Q: What do I do if my consultant isn't doing a good job? Who do I report this to?
A: This depends on what capacity the consultant is working in. If it is for basic licensing requirements, then report a problem to the program licesnser at the OEC. If the consultant is working under an agency-funded quality enhancement initiative such as NAEYC accreditation, report the problem to the agency representative who arranged the consultative services. If the consultant is provided by the OEC as part of a School Readiness initiative, report problems to the local School Readiness Grant Manager or Coordinator.
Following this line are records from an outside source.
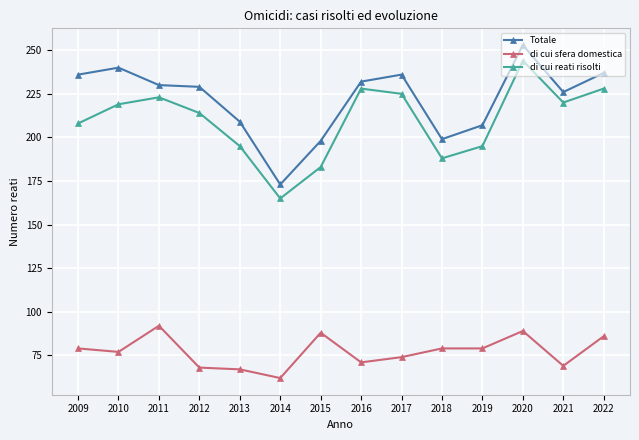

True or false: Totale and di cui sfera domestica intersect in this chart.

False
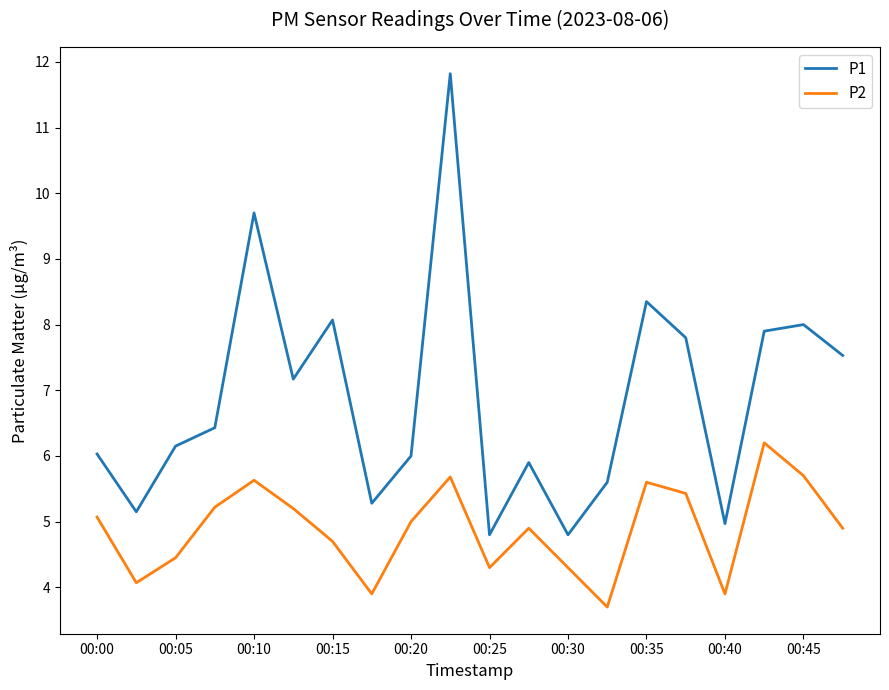

True or false: P2 and P1 cross at least once.

False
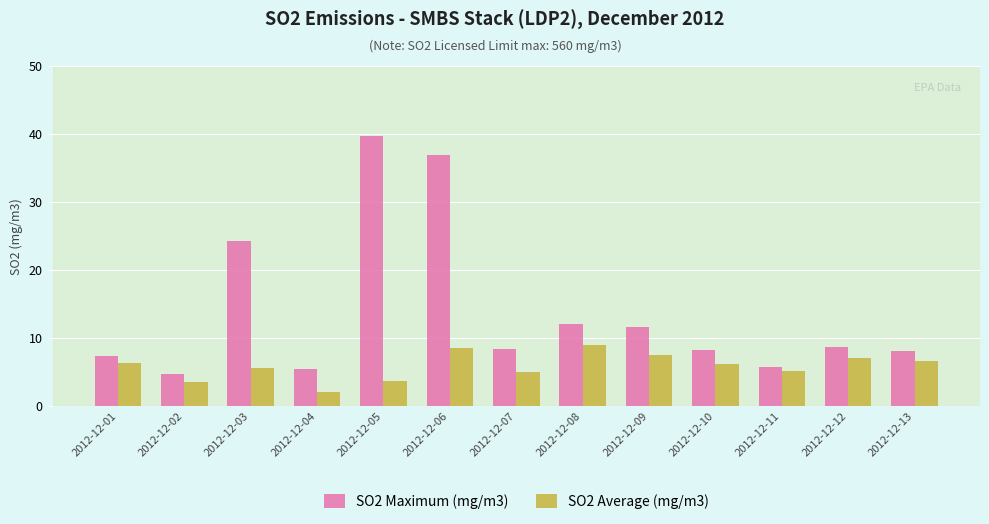

Which series has the largest range (max minus min)?

SO2 Maximum (mg/m3)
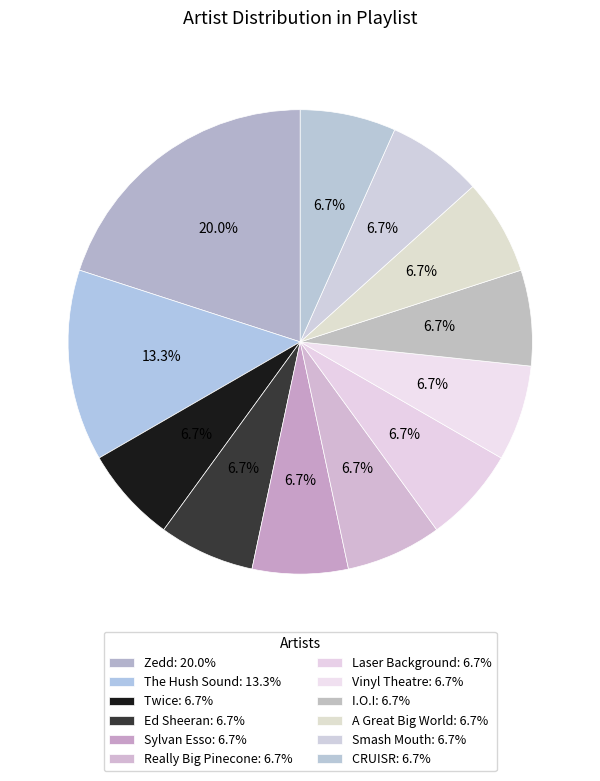

How many segments does this pie chart have?

12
Please do not report problems with consultant competency to this Network since we have no authority to supervise or manage practitioner services.
Q: Where can education consultants obtain relevant professional development?
A: Although it is a goal of this Network to provide some professional development opportunities for its members, at this time they are limited to informational networking and introductory training regarding the role of consultants that is offered approximately once annually somewhere in the state. Such events are posted on the home page of this website. It can be challenging to find continuing education specific to consultation, coaching, and training. The OEC has in the past offered training on adult learning, consultation, coaching, and CT Early Learning and Development Standards. Contact them directly for more information. Sometimes looking outside of the field of education is worthwhile - particularly for training in change management and organizational change/learning - important knowledge for a consultant. Also click on the Resources for Consultants page of this website for recommended reading. It is important that consultants have knowledge beyond early childhood education that includes change facilitation, organizational behavior, overcoming resistance, coaching, program assessment, and project management. The Professional Development Institute of the NAEYC, various universities, and organizations such as ASCD and School Reform Initiative often have professional development opportunities that are relevant to educational consultation.